Rédigé par: Chabasse | 27 nov. 06 17:29:38
"Ressenti, jugement et innovation
Entièrement d'accord : rien ne se créé sans émotion au préalable !"
Les réflexions seraient-elles différentes sous ce titre:
effluves , autorité, rayonnement ?
la part de l'idéfini est aussi éloquente dans bien des activites, pedagogiques ou thérapeutiques .
La vue baisse avec les années ,
mais l'essentiel ne se voit pas avec les yeux .
Rédigé par: Stéphane Cosson | 28 nov. 06 10:37:33
Bonjour,
Rien effectivement ne se crée sans émotion préalable. La créativité permet aussi de mieux canaliser les émotions ressenties, d'en faire une force motrice plutôt que de se laisser submerger parfois par elles. Les réflexions auraient été les mêmes, quel que soit le titre de ma note.
Effectivement, pour moi aussi, l'essentiel ne se voie pas forcément avec les yeux. La première impression est toujours la bonne dit-on. Ce sont les yeux qui voient mais c'est le corps qui ressent ce qui se dégage de la personne. Les yeux ne sont qu'un canal pour avoir de l'information.
Cordialement
Stéphane Cosson
Rédigé par: lucien chabasse | 28 nov. 06 16:31:48
Bonjour Stéphane,
"Les yeux ne sont qu'un canal pour avoir de l'information."
... un canal parmi d'autres, semble -il
Ceux qui sont privés de la vue développent les autres sources d'information, et ils les développent mieux.
Que de fois nous regardons sans voir. ce qui est exceptionnel pour l'animal dans son milieu naturel.
Le regard à l'horizontale donne à la main la direction de l'action projetée à l'horizon et au de là.

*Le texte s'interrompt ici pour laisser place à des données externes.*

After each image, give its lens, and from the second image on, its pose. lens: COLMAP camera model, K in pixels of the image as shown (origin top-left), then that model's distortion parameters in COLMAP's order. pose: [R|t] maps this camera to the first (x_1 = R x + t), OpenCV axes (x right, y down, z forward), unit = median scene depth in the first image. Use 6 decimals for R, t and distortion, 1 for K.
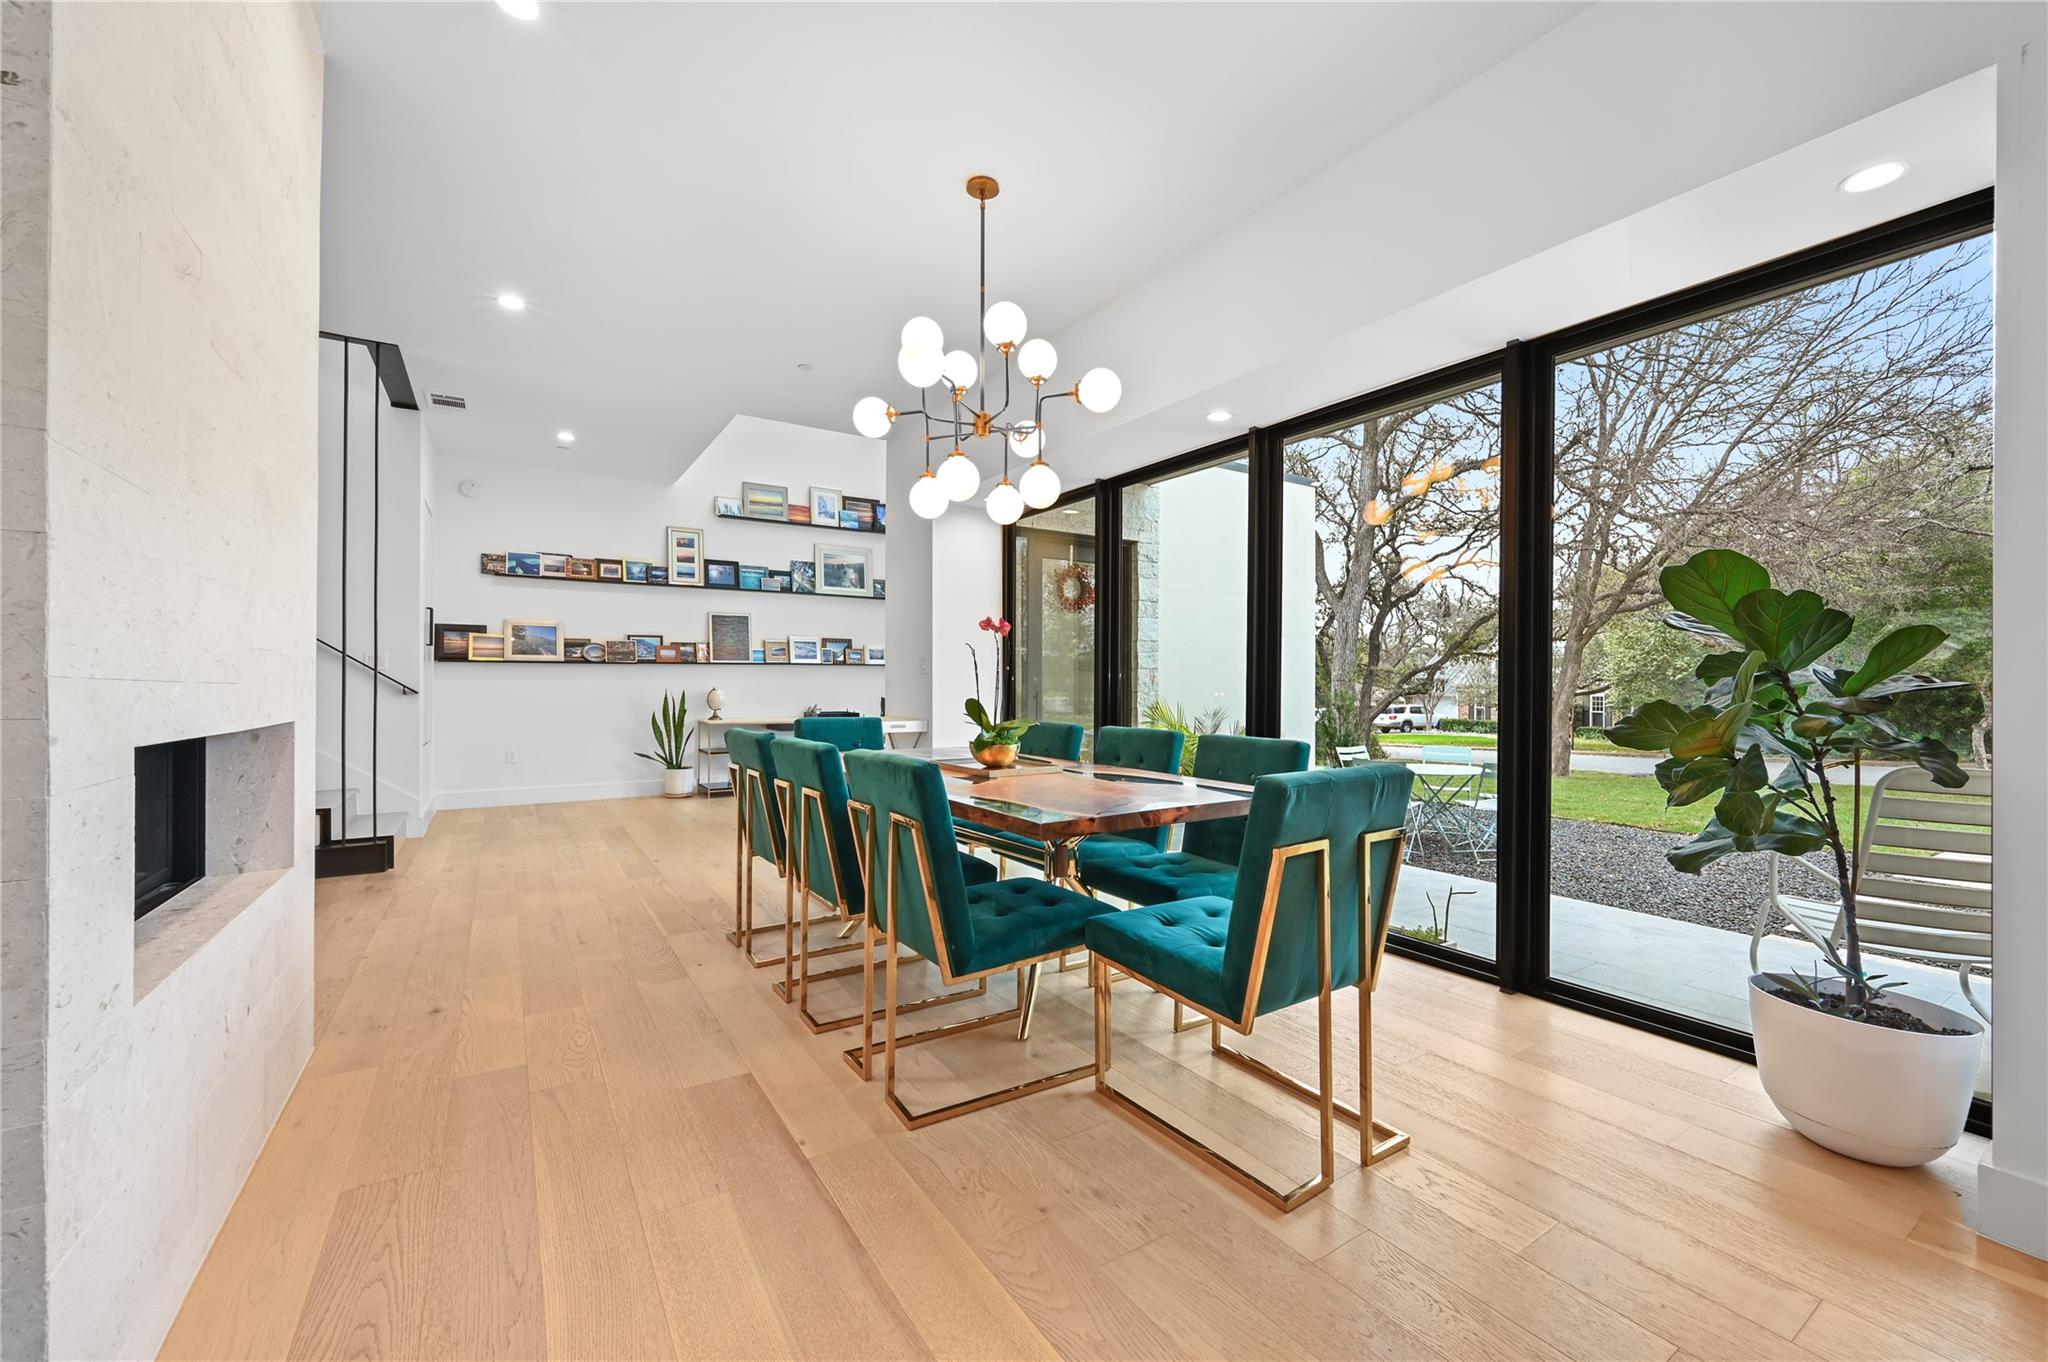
lens RADIAL K [[807.0, 0, 1037.7], [0, 807.0, 679.7], [0, 0, 1]] dist [-0.010232, -0.000100]
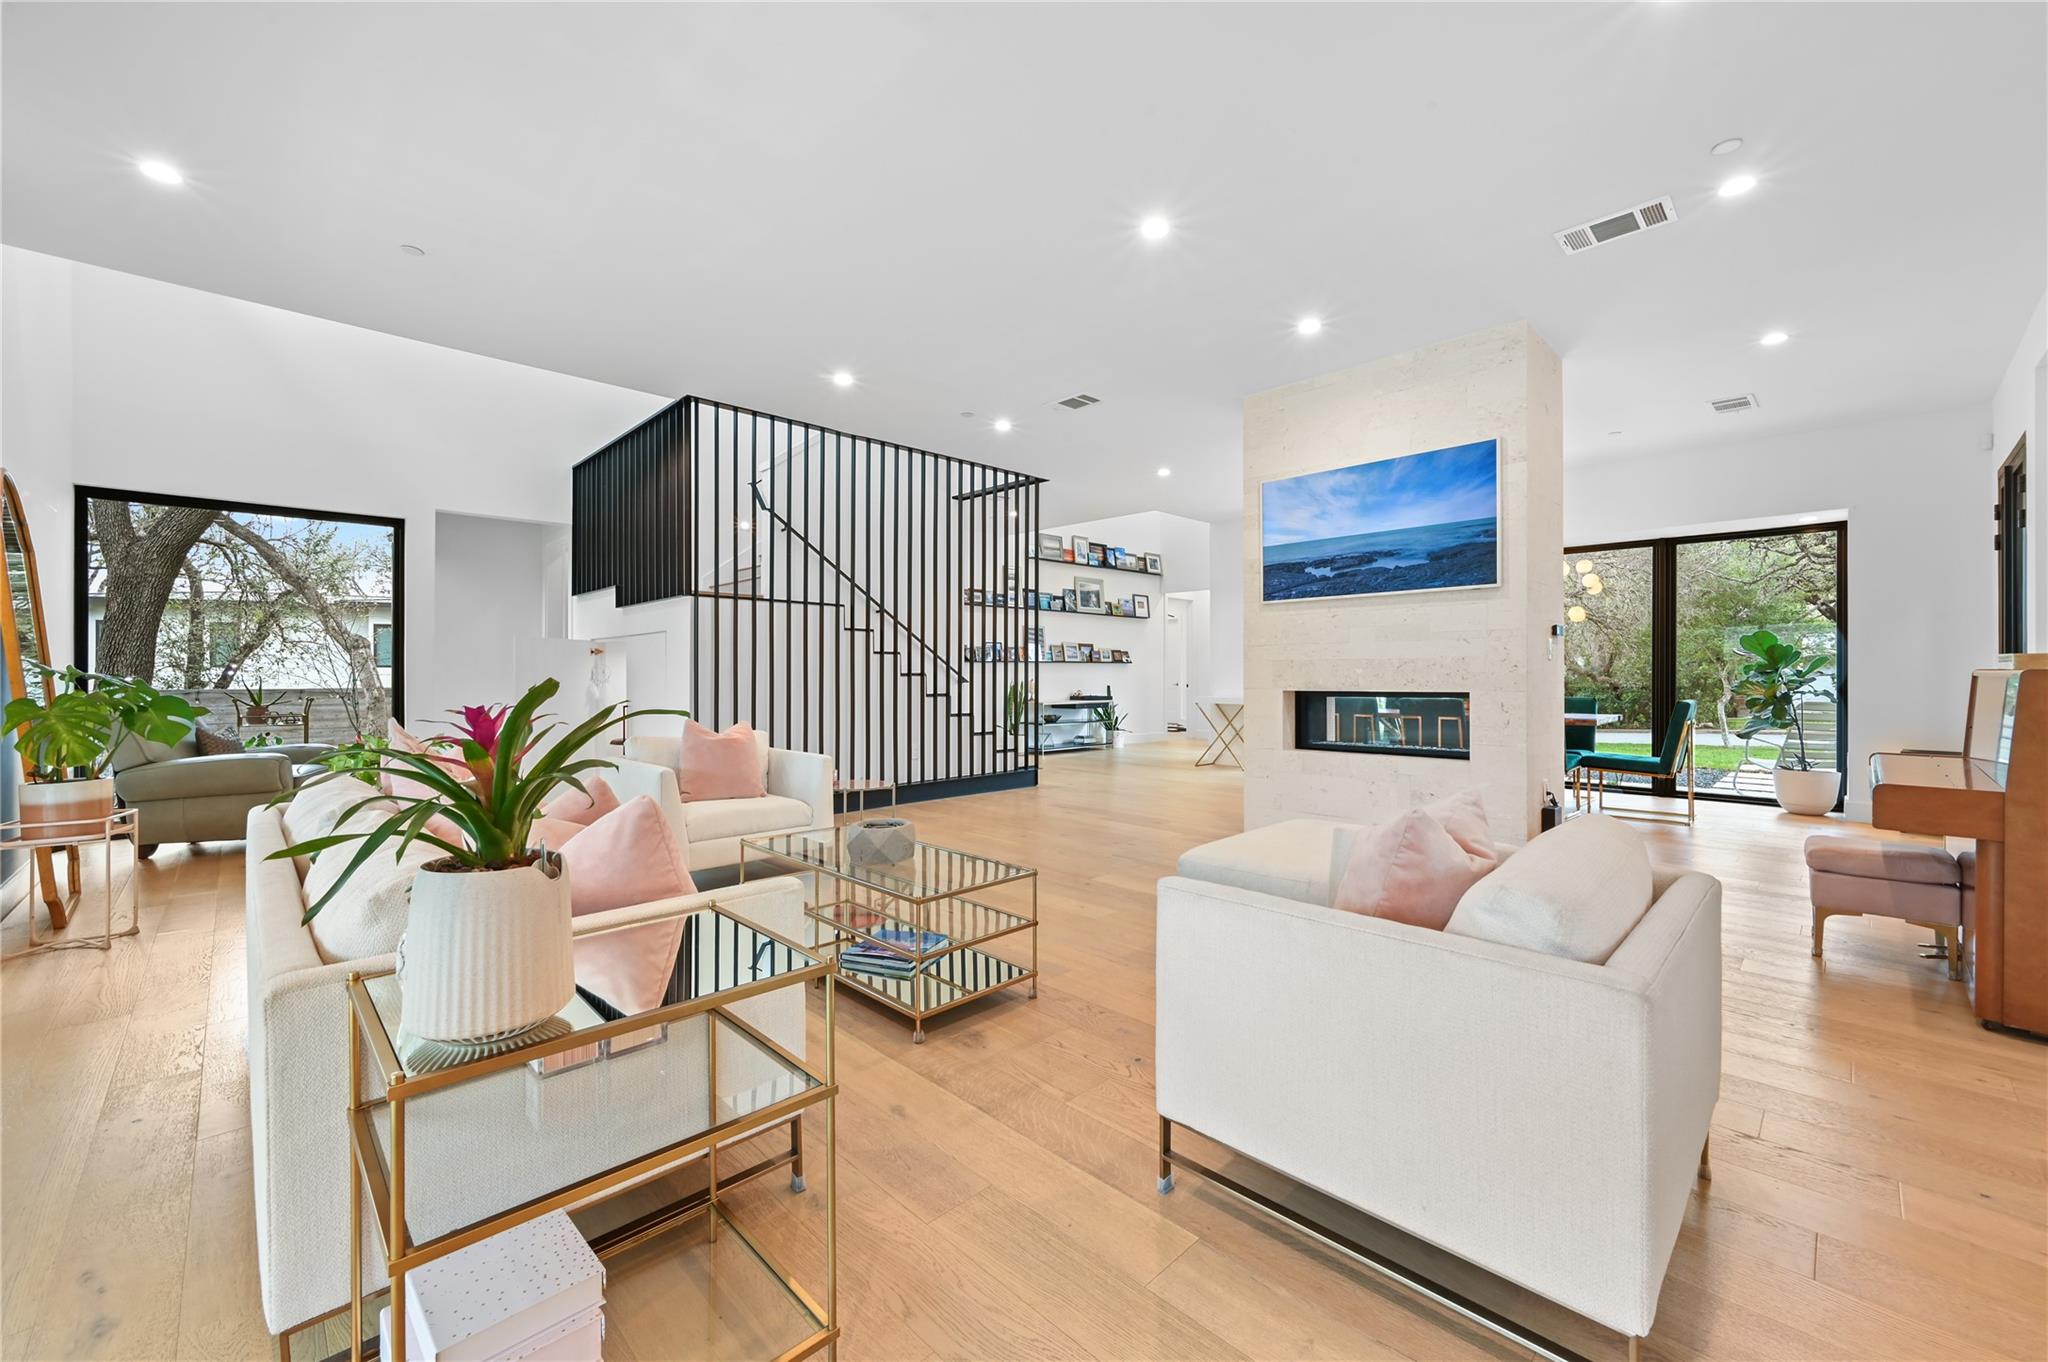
lens RADIAL K [[807.0, 0, 1029.1], [0, 807.0, 677.9], [0, 0, 1]] dist [-0.010232, -0.000100]
pose [[0.978192, -0.001369, 0.207696, -0.671713], [0.000181, 0.999984, 0.005738, 0.000246], [-0.207701, -0.005575, 0.978177, -0.374623]]
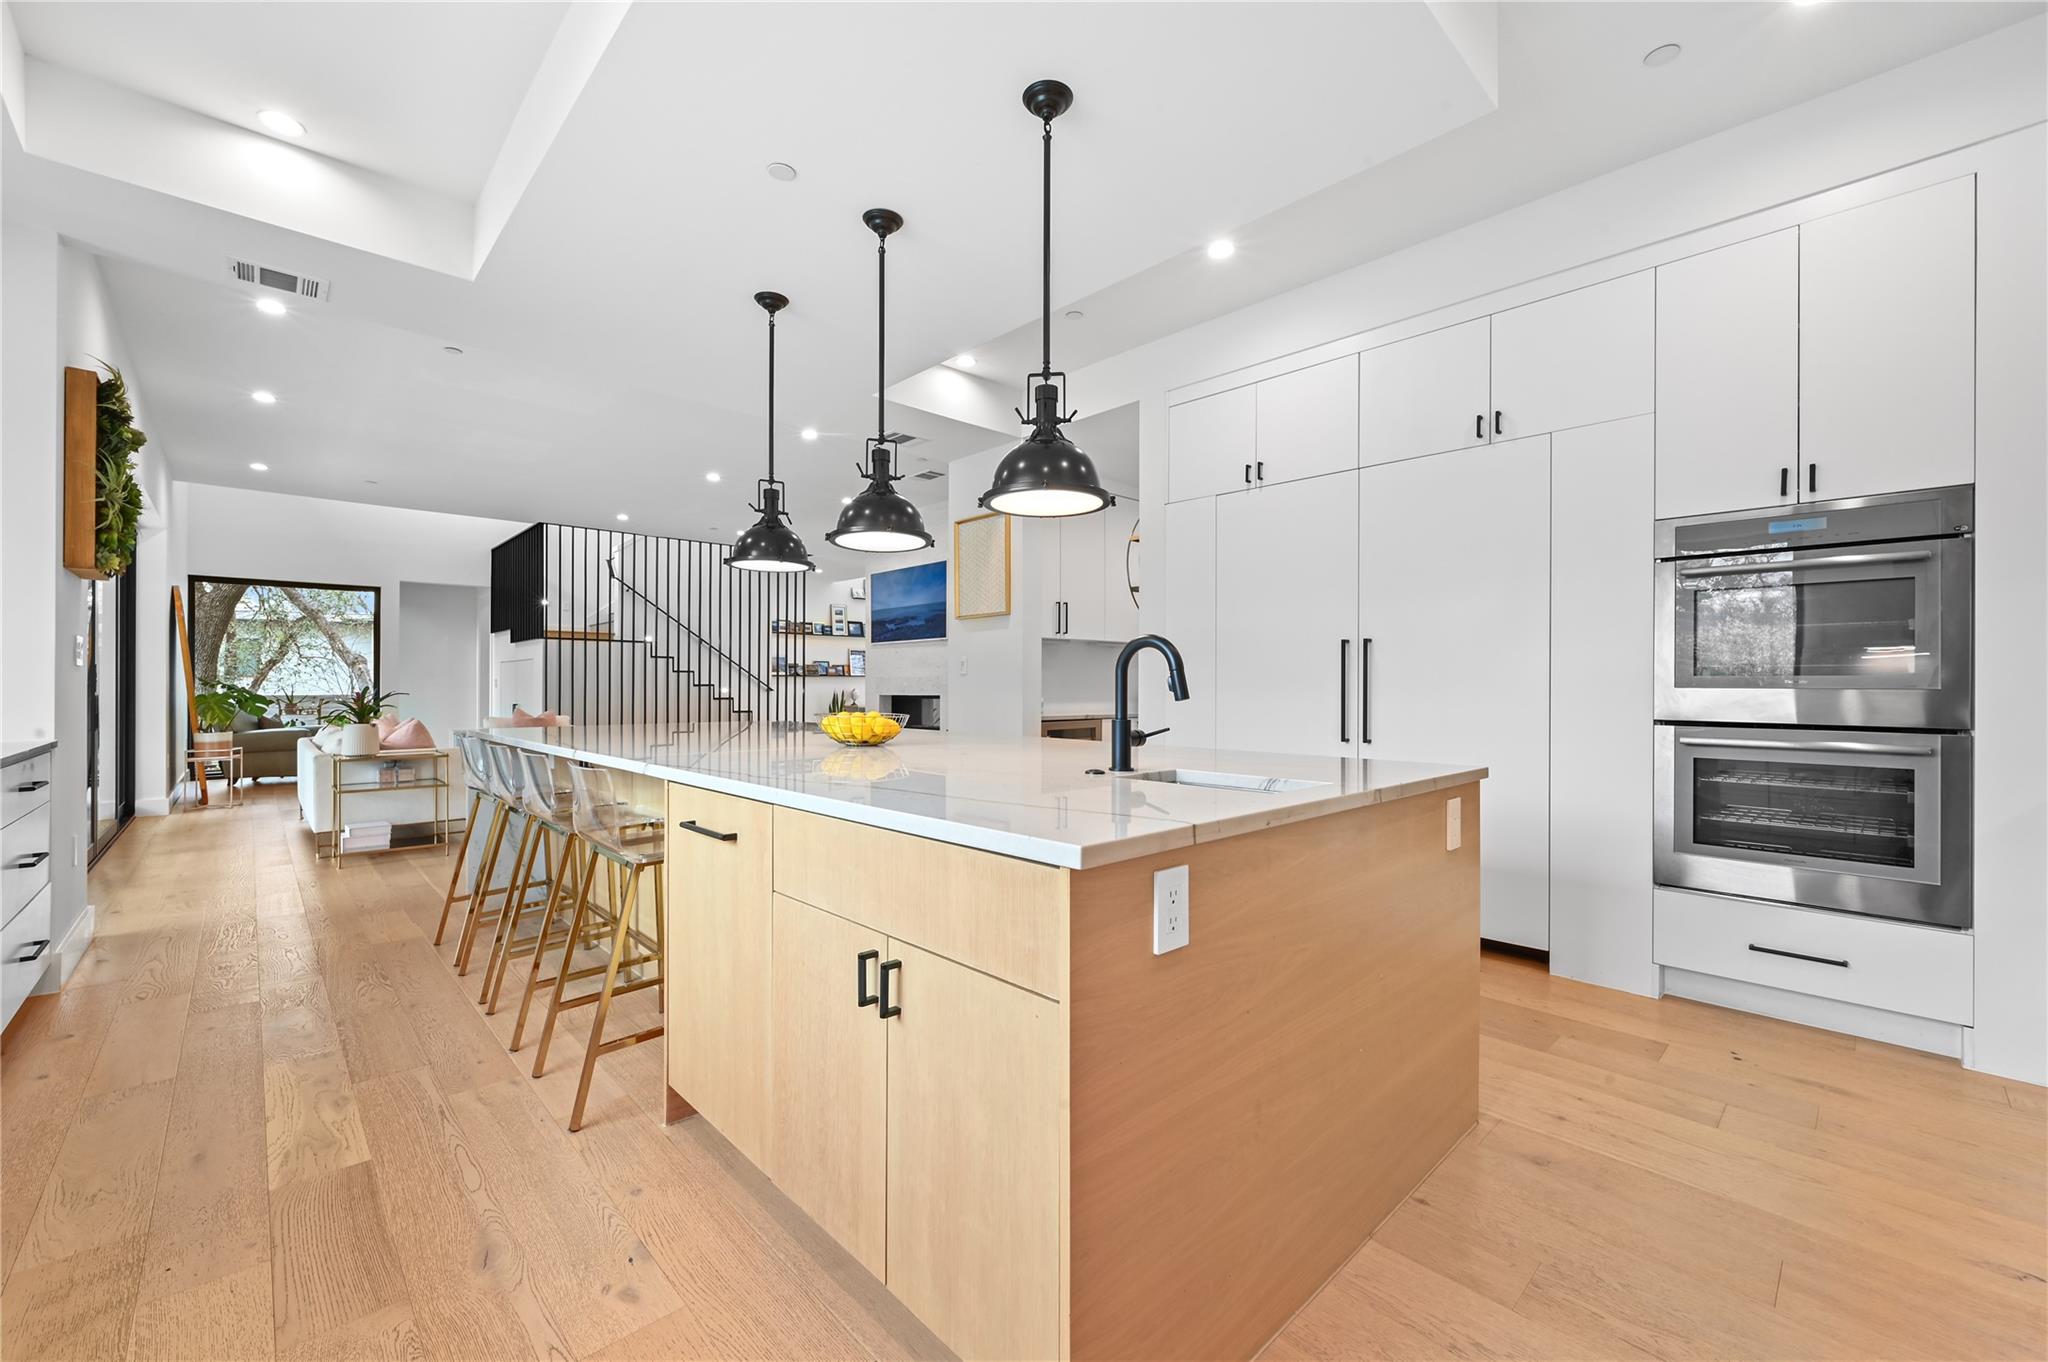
lens RADIAL K [[807.0, 0, 1013.0], [0, 807.0, 682.8], [0, 0, 1]] dist [-0.010232, -0.000100]
pose [[0.981914, 0.002330, 0.189312, -0.373011], [-0.001899, 0.999995, -0.002458, -0.000346], [-0.189316, 0.002054, 0.981914, -0.895795]]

Ce que me rappelle les conférences de Pierre Rabischong, le professeur de médecine, d'anatomie, le poète.
http://www.amazon.fr/programme-Homme-Pierre-Rabischong/dp/2130522335
Quand le doigt du serveur au tennis pointe vers la balle, les yeux ne voient que la balle, l'essentiel n'est-il pas l'image suggérée?
La danse, la gymnastique sont riches d'images aussi significatives.
Il a tellement de charme le "petit Prince " .Et voila que je retombe en enfance
Cordialement .
Lucien
Rédigé par: Stéphane Cosson | 28 nov. 06 18:33:50
Bonjour Lucien,
Effectivement, les sens se développent, disparaissent parfois, réapparaissent parfois sans que l'on sache pourquoi. Le cerveau et ses mystères !
Bien sûr, ressentir c'est être ouvert. Ne pas avoir des oeillères donc (revoilà les yeux), savoir tendre la main sans avoir peur ou pas trop (pour le toucher), sentir l'air ambiant (bonjour monsieur l'odorat), ne pas se contenter d'entendre mais écouter plutôt (merci l'ouïe)et enfin savoir apprécier les goûts des choses proposées, que ce soit un goût réel ou simplement l'aptitude à être heureux avec un rien. C'est, je crois, aussi savoir se servir des cinq sens pour en développer un sixième : l'intuition, mélange subtil des cinq autres.
Ressentir pour pouvoir créer. Je le répète, l'un ne va pas sans l'autre. Mais cela peut être dérangeant car il n'existe plus vraiment de certitudes, que des impressions. Par contre, c'est très agréable.